従来の埋め込み型のバウンダリマイクロホンでは、一度固定された後に指向軸の方向を変えることは非常に困難であった。しかし、本発明に係るバウンダリマイクロホンは、キャップ3を回転させることで、指向軸の向きを容易に変えることができる。
また、本発明に係るマイクロホンは、指向軸の向きを調整する場合にマイクロホン本体内部のマイクロホンユニットの向きを変える必要がないため、かしめ構造等、マイクロホン本体のRFI耐性対応構造を採用することも可能である。
1、1’ マイクロホン
2 マイクロホン本体
21 集音部
21a 前側集音部
21b 周辺集音部
22 コード
3 キャップ
31 集音孔
32 挿入穴
4 壁面
41 挿入穴

Claims (7)

  1. 集音部を有し内部にマイクロホンユニットが設けられている筐体と、
    前記集音部を覆って前記筐体に回転可能に被せられるキャップと、
    前記筐体から引き出されるコードと、
    を備えたマイクロホンであって、
    前記キャップは複数の集音孔を有し、前記複数の集音孔はそれぞれ異なる方向に開口し前記マイクロホンユニットの音波導入部に連通していることを特徴とするマイクロホン。
  2. 前記複数の集音孔はそれぞれ異なる平面上に位置していることを特徴とする請求項1記載のマイクロホン。
  3. 前記キャップには前記集音孔が2つ設けられている請求項1または2記載のマイクロホン。
  4. 前記2つの集音孔の開口方向は180度異なる請求項3記載のマイクロホン。
  5. 前記集音孔は前記キャップの内部から外部に向けて広がっている請求項1乃至4の何れかに記載のマイクロホン。

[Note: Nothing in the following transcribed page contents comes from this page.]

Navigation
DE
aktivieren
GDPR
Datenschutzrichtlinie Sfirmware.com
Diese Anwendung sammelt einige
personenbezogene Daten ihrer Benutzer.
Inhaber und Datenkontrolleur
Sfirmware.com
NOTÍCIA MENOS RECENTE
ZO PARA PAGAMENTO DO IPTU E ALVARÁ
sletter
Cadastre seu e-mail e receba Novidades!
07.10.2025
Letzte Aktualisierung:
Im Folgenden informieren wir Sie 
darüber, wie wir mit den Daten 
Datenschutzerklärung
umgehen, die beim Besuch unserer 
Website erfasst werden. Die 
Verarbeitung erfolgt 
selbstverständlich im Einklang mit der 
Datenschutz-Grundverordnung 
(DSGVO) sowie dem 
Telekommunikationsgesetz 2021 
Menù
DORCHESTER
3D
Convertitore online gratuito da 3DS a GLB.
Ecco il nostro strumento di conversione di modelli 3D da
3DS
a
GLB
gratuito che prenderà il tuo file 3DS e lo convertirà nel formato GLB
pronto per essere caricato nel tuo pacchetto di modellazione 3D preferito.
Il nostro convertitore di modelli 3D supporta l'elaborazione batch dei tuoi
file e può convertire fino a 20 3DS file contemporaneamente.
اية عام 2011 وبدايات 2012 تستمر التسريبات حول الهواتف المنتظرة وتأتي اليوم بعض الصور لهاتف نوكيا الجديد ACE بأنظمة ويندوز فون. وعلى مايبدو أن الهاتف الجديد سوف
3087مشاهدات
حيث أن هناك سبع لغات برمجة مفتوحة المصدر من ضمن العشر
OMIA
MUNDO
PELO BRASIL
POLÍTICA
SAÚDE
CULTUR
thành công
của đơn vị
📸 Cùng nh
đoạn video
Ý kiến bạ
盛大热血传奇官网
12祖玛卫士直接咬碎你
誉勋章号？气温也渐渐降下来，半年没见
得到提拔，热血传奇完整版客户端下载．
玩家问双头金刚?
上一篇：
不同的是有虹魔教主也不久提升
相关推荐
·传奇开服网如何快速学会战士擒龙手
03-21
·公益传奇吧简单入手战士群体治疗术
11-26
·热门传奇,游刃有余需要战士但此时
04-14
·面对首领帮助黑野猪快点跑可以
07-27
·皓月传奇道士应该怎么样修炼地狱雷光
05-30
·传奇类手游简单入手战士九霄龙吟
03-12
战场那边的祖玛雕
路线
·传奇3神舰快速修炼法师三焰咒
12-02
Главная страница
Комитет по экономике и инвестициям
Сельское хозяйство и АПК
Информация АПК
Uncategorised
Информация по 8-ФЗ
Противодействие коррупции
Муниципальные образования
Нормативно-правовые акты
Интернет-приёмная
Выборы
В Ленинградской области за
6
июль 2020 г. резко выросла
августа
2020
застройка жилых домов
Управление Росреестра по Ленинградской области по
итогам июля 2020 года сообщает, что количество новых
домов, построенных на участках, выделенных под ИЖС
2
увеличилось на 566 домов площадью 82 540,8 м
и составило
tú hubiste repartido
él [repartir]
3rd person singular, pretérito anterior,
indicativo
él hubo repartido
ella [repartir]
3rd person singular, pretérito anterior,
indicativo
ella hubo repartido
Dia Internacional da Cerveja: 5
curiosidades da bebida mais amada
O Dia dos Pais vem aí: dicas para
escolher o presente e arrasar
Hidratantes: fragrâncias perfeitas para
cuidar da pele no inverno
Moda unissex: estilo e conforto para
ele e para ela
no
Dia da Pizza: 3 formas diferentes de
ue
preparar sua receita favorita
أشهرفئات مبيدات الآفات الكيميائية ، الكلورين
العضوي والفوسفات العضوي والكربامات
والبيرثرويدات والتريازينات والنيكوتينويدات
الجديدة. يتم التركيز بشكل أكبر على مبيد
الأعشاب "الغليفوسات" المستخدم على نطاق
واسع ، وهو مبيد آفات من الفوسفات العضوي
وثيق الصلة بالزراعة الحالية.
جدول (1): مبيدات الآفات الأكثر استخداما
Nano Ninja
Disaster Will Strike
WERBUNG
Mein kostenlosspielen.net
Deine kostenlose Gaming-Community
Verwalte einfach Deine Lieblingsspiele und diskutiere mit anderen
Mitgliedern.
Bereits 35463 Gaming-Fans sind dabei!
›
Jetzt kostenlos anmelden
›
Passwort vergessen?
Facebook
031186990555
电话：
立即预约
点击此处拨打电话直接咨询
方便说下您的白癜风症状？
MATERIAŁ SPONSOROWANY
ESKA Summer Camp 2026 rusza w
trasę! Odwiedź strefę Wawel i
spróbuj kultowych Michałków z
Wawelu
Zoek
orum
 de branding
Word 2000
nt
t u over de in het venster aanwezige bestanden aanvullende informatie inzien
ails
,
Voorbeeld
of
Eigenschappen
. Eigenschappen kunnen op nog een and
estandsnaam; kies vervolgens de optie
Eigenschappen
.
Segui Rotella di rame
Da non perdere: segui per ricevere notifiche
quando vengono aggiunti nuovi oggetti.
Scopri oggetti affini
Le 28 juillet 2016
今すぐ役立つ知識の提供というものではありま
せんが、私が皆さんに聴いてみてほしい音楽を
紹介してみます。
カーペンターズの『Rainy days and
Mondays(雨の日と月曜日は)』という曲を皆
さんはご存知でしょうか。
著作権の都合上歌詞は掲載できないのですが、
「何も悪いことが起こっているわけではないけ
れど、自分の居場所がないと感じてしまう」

  6. 前記キャップが有する前記集音孔は、前記マイクロホンユニットの集音軸に対し直角の方向に向けて形成されている請求項1乃至5の何れかに記載のマイクロホン。
  7. 前記集音部を残して天井、壁面または机の天板に埋め込まれバウンダリマイクロホンとして用いられる請求項1乃至6の何れかに記載のマイクロホン。